Apple is not the only one benefiting from the growth. The Windows world has also moved decisively: the new Intel Core Ultra processors and AMD Ryzen AI platforms integrate dedicated NPUs, designed to handle local AI inference loads capable of exceeding 40 tops, the threshold indicated by Microsoft for Windows 11's Copilot+ functions. Among the models attracting the most interest are the Asus NUC 14 Pro (equipped with an Intel Core Ultra processor), the Beelink SER 9, with the AMD Ryzen 9 AI processor (capable of unleashing up to 50 tops), Geekom in both the Ryzen 9 and 7 versions, and the Minisforum X1 Pro with integrated Copilot. All cheap machines - under 800 euros - but with enough power to run locally optimised models. And they have a real advantage: compared to Apple's closed ecosystem, Windows mini PCs offer more flexibility: they support frameworks such as PyTorch, ONNX Runtime and llama.cpp, adapting better to heterogeneous enterprise and development environments.
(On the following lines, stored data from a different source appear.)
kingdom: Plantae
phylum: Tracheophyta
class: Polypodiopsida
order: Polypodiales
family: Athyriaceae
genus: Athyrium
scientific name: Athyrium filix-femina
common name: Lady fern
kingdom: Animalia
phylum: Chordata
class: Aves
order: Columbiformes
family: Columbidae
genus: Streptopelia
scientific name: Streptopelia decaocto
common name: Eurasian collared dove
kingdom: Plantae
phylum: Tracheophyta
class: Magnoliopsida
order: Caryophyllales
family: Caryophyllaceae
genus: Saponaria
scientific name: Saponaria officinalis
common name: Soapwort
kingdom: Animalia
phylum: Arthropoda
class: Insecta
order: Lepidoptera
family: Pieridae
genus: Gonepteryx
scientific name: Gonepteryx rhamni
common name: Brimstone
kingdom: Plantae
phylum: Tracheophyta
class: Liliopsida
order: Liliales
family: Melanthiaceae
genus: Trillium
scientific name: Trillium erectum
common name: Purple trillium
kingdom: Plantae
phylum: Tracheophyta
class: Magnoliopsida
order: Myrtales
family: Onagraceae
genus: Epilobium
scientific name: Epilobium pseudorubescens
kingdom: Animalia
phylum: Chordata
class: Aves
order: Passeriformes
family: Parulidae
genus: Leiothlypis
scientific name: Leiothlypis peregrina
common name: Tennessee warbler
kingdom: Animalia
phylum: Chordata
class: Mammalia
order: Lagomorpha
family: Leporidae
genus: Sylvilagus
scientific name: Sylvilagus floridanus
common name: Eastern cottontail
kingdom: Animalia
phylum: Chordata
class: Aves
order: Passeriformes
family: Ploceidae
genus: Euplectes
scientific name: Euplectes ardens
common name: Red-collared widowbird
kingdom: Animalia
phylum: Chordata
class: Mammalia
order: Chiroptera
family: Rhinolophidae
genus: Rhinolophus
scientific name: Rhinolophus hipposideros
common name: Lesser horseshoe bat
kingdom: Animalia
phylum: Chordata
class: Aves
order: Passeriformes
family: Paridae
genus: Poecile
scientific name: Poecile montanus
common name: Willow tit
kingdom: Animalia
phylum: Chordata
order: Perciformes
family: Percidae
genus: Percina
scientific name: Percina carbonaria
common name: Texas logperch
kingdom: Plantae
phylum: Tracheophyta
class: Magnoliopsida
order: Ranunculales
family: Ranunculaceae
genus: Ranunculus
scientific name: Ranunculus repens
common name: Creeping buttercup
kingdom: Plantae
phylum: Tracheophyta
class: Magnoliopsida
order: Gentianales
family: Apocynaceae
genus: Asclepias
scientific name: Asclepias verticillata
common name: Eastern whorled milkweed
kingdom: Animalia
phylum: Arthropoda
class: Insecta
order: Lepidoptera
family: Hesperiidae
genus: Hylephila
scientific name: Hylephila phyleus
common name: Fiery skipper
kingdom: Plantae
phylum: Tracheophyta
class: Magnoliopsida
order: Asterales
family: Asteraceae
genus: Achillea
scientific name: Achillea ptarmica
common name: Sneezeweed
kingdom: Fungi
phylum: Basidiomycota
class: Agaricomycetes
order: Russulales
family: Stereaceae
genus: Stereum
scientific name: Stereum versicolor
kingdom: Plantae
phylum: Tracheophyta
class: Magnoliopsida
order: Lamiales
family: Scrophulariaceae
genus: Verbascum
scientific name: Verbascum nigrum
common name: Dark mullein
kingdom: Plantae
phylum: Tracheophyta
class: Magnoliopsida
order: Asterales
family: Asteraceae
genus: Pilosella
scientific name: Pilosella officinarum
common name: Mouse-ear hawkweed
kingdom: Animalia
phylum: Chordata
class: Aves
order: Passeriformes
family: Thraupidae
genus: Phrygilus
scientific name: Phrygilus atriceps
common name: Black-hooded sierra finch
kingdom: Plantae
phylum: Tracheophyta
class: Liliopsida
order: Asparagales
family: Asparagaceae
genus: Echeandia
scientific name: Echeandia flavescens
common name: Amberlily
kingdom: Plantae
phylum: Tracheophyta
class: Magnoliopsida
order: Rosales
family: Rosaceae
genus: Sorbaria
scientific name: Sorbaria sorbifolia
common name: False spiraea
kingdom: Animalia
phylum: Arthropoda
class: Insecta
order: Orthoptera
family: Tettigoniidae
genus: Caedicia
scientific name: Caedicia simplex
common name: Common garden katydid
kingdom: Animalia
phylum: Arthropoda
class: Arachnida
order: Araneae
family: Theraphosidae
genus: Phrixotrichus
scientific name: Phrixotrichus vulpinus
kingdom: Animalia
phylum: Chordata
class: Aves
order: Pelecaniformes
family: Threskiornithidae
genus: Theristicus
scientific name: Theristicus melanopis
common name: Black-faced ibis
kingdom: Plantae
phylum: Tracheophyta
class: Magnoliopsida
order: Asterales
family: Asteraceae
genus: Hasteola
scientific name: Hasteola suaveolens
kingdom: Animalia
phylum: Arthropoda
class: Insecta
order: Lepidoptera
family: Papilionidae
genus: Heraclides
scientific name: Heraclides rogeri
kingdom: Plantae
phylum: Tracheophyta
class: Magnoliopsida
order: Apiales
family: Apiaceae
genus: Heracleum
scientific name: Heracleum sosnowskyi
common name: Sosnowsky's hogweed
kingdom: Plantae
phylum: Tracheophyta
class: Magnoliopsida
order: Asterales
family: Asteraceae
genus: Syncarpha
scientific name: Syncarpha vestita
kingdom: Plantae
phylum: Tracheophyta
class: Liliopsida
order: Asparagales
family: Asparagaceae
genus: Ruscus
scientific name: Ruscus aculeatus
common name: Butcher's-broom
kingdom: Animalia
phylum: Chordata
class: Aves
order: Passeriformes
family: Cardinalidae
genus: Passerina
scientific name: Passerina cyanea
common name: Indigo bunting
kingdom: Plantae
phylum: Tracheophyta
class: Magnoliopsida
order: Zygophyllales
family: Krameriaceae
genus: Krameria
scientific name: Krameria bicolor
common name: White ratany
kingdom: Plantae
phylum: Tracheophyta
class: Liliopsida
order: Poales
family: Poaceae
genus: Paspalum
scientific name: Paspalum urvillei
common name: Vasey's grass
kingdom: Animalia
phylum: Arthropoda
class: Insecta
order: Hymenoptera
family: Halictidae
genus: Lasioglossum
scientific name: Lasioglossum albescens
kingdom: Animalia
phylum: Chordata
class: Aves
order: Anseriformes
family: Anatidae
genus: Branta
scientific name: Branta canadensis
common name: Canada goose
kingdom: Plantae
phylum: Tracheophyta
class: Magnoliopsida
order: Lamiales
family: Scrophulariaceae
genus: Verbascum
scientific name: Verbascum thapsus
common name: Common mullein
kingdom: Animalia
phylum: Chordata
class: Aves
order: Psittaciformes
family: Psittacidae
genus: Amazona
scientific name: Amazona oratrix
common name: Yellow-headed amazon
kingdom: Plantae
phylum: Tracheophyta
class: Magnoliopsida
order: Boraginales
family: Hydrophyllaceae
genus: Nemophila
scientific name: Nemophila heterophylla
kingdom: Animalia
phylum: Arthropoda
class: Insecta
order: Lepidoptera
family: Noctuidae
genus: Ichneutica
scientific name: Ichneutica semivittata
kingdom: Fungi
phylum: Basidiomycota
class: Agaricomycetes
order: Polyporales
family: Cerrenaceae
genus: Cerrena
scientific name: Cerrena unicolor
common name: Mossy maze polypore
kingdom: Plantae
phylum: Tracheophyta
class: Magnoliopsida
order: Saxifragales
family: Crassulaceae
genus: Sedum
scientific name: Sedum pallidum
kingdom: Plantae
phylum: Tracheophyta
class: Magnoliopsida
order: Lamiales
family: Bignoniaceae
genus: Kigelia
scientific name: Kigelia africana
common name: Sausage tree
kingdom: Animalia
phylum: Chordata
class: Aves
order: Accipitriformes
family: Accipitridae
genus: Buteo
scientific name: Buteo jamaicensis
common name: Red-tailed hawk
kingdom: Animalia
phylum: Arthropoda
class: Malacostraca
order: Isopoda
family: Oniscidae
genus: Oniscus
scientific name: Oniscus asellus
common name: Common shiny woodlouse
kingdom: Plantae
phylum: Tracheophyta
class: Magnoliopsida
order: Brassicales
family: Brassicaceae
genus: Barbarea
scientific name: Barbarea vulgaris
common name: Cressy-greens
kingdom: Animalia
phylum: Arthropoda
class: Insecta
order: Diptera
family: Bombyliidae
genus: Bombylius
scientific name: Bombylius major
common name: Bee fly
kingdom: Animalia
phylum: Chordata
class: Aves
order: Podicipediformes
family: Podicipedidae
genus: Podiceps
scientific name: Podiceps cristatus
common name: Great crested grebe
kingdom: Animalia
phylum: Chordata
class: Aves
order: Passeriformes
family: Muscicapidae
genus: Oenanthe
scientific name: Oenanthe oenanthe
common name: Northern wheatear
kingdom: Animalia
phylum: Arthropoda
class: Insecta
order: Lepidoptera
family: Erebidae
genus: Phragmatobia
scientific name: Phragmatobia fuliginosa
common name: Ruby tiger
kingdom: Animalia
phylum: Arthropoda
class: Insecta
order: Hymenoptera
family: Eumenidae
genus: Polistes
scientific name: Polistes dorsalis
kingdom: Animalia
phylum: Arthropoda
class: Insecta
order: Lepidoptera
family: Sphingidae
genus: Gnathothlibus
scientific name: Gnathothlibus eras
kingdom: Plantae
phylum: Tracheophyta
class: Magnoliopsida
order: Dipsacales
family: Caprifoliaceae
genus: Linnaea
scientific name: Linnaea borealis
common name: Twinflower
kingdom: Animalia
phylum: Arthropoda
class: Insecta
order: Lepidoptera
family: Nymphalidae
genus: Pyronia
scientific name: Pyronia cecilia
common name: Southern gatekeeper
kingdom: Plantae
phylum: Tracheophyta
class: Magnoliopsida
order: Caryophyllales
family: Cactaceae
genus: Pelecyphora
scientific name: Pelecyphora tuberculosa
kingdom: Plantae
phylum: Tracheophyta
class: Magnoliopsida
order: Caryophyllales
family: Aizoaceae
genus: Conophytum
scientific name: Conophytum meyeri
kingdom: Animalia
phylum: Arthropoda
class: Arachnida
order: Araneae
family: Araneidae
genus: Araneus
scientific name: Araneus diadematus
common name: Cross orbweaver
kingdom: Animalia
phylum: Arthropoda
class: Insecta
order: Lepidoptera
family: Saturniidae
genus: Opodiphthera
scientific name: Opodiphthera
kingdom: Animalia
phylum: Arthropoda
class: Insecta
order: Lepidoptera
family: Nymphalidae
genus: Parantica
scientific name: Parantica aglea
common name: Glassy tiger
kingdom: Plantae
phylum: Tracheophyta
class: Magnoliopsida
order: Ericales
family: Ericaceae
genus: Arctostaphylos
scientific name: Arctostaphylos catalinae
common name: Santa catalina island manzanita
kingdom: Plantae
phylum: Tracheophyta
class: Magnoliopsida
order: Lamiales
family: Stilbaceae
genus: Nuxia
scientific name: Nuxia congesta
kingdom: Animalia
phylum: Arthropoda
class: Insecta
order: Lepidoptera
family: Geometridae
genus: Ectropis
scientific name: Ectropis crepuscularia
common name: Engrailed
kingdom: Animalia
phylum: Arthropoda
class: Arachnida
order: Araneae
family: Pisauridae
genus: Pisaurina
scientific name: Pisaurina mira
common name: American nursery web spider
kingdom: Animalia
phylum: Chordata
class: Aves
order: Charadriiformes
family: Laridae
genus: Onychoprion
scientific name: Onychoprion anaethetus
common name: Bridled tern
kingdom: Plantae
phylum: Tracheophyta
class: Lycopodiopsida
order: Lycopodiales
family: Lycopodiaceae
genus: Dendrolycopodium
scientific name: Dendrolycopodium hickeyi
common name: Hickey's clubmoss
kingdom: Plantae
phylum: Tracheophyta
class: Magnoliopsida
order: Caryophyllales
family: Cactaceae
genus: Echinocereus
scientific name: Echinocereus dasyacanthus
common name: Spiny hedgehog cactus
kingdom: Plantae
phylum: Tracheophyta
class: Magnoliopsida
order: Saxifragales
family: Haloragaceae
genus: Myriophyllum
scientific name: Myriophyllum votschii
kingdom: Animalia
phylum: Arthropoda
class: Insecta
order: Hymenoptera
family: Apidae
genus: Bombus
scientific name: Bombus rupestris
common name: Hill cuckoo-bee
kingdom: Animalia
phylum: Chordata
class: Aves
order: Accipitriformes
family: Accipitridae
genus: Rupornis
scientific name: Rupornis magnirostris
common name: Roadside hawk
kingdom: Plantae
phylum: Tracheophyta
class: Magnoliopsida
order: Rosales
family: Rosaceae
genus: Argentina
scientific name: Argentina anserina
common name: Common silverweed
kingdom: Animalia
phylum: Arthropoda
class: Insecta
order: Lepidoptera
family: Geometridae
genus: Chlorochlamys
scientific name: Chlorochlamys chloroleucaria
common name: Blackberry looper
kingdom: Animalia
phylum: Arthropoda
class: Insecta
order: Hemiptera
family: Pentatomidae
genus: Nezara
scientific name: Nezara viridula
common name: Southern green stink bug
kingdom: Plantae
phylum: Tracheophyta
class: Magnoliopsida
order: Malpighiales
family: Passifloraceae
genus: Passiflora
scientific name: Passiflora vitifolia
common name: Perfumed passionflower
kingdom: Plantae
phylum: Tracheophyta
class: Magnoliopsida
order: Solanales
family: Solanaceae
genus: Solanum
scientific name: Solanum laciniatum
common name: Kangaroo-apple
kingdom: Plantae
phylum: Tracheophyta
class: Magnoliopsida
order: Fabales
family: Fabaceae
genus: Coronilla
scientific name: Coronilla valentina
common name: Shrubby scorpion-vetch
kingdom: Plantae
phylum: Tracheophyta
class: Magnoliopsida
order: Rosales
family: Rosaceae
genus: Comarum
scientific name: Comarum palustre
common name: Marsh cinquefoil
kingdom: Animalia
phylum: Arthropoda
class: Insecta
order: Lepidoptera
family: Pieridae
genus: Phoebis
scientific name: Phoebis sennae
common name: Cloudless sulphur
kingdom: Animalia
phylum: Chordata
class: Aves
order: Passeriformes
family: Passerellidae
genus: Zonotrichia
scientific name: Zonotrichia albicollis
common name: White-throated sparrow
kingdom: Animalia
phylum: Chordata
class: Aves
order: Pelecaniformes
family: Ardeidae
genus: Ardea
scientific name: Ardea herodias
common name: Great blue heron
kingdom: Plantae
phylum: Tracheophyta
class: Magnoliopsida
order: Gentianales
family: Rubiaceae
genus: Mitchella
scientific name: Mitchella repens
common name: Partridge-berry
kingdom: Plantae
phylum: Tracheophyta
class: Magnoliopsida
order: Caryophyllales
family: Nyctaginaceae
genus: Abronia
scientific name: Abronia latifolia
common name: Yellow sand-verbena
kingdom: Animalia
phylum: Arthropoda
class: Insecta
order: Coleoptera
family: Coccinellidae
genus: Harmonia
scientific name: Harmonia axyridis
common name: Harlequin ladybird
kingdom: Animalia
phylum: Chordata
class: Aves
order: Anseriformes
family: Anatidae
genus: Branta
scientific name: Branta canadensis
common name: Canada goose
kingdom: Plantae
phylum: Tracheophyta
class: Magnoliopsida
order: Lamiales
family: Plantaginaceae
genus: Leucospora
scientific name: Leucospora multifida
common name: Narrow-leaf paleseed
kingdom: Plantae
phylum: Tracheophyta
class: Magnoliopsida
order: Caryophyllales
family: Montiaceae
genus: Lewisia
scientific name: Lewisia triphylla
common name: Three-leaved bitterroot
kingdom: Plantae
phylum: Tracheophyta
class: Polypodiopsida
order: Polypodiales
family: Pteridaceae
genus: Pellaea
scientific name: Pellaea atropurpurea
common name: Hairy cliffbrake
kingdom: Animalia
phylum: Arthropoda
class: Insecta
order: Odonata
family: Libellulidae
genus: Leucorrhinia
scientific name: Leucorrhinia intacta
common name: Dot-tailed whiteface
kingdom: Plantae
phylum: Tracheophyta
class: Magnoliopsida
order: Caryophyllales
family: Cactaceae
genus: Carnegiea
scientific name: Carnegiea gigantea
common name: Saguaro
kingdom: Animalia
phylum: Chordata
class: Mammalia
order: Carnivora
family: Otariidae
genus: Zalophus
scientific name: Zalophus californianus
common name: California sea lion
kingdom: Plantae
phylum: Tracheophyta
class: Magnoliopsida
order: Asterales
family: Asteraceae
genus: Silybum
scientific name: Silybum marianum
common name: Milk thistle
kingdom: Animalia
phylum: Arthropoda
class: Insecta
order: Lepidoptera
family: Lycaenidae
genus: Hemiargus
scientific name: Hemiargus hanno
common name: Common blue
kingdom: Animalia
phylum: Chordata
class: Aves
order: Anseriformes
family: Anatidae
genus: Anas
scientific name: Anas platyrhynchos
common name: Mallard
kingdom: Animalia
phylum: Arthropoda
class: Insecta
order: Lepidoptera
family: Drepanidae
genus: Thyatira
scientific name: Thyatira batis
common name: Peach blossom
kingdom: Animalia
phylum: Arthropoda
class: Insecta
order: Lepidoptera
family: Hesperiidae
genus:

Structural limitations remain. Mini PCs, even in the most advanced configurations, place real constraints on the size of models that can be run locally. It is possible to run quantised open source LLMs or specialised models, but within precise thresholds of parameters and complexity. Frontier models, such as those of the GPT-4 class or the more advanced versions of Claude and Gemini, require infrastructures with tens or hundreds of gigabytes of VRAM, multi-GPU systems and computing capabilities that are completely beyond the scale of a desktop device. This does not diminish the role of mini-PCs in the current phase. Rather, it defines their perimeter: tools suitable for personal agents, light automation, development and experimentation. They do not replace the cloud, but flank it. And precisely because of this, they can become the first concrete and accessible object of a transition towards a more personal and distributed AI.